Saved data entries
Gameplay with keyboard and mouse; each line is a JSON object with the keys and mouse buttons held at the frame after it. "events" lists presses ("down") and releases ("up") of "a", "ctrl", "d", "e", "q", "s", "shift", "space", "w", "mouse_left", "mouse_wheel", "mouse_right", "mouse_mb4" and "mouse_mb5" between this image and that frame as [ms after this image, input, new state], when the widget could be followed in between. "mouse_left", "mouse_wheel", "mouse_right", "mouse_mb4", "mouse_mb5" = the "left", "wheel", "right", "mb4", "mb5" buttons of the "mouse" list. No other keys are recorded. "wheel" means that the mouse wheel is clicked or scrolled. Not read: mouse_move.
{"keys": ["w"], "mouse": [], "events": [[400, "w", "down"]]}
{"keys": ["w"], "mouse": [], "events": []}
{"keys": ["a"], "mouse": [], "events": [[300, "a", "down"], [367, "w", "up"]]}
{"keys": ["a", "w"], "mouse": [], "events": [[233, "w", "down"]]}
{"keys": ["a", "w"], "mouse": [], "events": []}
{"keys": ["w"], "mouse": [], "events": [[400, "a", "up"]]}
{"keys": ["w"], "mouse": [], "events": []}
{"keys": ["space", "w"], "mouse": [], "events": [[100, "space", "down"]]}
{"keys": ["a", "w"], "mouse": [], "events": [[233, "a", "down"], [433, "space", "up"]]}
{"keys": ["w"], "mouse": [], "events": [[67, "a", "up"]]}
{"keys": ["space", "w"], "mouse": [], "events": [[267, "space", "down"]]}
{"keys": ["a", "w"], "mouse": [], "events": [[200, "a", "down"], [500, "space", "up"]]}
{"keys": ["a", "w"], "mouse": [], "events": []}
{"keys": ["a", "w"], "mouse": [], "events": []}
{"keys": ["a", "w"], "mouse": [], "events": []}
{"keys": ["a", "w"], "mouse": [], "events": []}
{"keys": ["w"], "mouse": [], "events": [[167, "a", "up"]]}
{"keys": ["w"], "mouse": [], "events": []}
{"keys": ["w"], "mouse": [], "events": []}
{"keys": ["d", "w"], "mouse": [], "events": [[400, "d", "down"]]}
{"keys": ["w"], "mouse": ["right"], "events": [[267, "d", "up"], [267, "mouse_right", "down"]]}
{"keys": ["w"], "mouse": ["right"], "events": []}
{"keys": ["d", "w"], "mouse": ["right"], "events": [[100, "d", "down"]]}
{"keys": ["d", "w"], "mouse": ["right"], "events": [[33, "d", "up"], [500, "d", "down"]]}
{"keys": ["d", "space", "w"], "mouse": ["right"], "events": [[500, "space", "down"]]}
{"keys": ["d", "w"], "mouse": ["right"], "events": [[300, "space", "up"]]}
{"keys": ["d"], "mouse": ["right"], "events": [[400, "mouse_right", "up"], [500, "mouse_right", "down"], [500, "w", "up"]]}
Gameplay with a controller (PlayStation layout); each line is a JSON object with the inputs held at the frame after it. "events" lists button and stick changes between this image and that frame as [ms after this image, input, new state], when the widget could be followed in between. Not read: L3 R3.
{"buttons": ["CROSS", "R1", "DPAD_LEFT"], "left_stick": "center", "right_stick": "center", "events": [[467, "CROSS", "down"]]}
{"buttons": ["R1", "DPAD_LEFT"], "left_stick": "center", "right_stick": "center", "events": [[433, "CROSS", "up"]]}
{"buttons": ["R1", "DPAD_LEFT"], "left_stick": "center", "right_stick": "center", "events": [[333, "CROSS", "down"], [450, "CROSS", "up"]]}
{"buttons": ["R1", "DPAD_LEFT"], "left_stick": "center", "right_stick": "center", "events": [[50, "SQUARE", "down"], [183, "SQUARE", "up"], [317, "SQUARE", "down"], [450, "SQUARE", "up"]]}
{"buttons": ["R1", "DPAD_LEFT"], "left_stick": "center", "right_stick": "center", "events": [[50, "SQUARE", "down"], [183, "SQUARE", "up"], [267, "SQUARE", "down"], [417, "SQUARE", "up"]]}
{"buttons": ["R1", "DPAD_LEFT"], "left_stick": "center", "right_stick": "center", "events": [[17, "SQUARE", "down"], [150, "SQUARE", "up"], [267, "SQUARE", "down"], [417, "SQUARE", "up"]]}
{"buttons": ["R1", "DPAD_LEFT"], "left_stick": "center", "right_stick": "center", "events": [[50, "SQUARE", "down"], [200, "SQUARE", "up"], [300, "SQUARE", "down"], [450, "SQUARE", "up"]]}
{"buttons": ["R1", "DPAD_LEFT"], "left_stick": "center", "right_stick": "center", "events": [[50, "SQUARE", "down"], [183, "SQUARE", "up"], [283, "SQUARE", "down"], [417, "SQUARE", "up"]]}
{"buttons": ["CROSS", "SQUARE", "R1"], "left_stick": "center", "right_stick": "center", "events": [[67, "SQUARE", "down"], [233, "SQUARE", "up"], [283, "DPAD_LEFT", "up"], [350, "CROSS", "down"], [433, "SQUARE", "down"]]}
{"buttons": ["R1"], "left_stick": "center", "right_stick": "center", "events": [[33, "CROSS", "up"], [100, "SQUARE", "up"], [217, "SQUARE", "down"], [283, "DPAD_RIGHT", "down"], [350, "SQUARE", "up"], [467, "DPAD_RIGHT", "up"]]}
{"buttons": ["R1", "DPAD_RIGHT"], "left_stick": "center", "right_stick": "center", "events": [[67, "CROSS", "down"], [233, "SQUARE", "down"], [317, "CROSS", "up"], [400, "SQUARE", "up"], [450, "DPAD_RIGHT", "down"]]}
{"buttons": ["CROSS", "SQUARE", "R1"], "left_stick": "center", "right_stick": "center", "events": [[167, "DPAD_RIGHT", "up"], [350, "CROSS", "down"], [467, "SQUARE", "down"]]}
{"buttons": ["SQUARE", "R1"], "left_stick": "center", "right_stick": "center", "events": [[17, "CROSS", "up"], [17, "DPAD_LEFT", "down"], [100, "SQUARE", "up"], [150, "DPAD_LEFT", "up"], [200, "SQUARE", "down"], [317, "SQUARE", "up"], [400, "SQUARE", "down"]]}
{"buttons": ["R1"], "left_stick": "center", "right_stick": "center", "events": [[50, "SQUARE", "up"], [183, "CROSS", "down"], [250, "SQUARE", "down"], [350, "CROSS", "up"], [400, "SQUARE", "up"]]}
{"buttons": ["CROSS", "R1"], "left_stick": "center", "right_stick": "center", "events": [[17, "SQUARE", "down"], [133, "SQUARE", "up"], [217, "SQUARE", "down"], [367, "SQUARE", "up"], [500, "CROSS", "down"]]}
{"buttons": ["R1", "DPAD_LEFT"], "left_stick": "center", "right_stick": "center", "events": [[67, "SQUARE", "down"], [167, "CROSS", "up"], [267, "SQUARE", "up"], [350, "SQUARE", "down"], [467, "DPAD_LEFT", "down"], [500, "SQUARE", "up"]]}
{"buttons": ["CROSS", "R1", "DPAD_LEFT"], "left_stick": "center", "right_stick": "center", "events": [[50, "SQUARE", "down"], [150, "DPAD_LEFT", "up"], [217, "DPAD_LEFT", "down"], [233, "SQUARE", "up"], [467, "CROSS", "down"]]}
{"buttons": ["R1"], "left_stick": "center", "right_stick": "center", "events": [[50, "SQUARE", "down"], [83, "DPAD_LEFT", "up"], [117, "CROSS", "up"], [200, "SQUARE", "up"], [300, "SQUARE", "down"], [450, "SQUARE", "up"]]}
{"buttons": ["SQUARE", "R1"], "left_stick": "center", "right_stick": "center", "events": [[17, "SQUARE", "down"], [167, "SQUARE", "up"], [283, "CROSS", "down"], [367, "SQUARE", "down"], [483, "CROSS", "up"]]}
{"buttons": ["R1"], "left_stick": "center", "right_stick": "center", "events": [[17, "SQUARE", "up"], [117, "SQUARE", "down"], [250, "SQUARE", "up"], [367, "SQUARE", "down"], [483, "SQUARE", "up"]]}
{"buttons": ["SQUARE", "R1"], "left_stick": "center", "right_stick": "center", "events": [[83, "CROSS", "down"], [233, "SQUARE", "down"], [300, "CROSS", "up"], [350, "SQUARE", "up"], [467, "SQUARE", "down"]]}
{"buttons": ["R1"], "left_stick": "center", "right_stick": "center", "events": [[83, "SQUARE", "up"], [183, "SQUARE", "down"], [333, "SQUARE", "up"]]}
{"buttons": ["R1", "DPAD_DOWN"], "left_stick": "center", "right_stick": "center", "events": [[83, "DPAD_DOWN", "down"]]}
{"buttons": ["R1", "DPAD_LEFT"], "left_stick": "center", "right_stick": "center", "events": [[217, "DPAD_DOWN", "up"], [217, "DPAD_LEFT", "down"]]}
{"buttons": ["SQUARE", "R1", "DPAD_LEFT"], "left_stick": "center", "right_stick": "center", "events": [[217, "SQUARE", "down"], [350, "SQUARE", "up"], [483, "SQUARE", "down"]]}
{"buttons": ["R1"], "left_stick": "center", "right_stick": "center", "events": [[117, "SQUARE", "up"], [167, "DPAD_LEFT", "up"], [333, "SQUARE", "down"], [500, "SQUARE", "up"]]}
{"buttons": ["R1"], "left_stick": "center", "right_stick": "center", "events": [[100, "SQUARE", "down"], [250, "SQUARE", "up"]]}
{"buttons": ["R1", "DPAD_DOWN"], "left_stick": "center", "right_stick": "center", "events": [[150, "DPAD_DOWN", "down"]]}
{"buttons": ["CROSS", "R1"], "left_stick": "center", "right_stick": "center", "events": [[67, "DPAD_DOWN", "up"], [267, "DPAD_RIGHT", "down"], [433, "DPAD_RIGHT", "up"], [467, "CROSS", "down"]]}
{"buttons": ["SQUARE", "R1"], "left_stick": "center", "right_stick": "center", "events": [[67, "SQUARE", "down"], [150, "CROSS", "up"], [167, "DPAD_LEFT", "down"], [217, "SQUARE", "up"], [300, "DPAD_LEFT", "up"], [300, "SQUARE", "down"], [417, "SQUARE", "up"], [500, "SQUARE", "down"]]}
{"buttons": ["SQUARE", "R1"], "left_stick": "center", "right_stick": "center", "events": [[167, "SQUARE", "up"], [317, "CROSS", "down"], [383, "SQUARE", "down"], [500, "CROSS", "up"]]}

> [Your task] Using the data above, work out how many lines include the word "this" and give only that number.

> [Written solution] 2